Composer Steven Ricks releases Mythological Fragments including his extended work for soprano, piano, and electronics, Medusa in Fragments, and his chamber opera Baucis and Philemon. Ricks' use of electronics in his chamber works often provides an element of disorientation; glitchy, disjunct textures keep the music off balance as he explores his subject matter from multiple prismatic angles.
Composer Steven Ricks looks to two tales from Greek literature as a source of inspiration for the two works on Mythological Fragments. Ricks intuitively understands the composer’s role in setting this iconic material, letting the stories speak for themselves but capturing something of the internal reactions they provoke, as felt and extrapolated through his perspective. The result is an album of great contrasts between the gripping Medusa in Fragments and the relatively pacific Baucis and Philemon, presented with a grounded sensibility that pervades both pieces. Ricks keenly understands the work that both tales have already done for him; Medusa brings Dionysian catharsis and Baucis brings Apollonian wonder. He is able to harness these energies and find appropriate musical vehicles to highlight them, and explore their intricacies and implications.

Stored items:
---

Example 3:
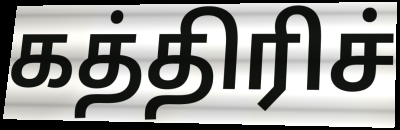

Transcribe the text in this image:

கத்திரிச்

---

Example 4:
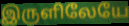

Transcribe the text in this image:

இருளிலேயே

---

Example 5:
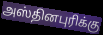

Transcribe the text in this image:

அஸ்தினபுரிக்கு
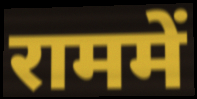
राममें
--
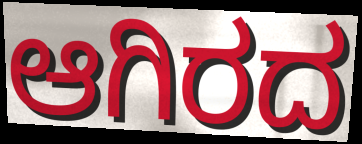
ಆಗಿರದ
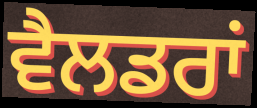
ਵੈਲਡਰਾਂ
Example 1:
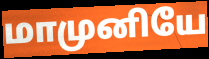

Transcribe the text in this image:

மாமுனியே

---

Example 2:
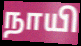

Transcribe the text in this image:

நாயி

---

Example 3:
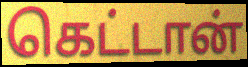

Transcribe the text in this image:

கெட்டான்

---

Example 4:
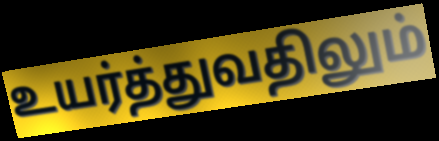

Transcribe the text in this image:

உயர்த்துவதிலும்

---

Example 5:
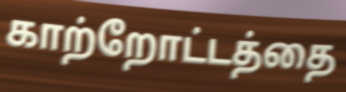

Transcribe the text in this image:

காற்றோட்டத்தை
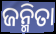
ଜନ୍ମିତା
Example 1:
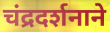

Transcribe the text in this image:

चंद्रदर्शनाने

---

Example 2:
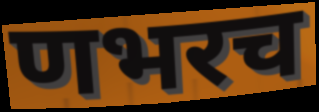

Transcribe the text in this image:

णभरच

# Given request:
According to the album description, what does Medusa bring? Please answer in a few words.

# Solution to the exercise:
Dionysian catharsis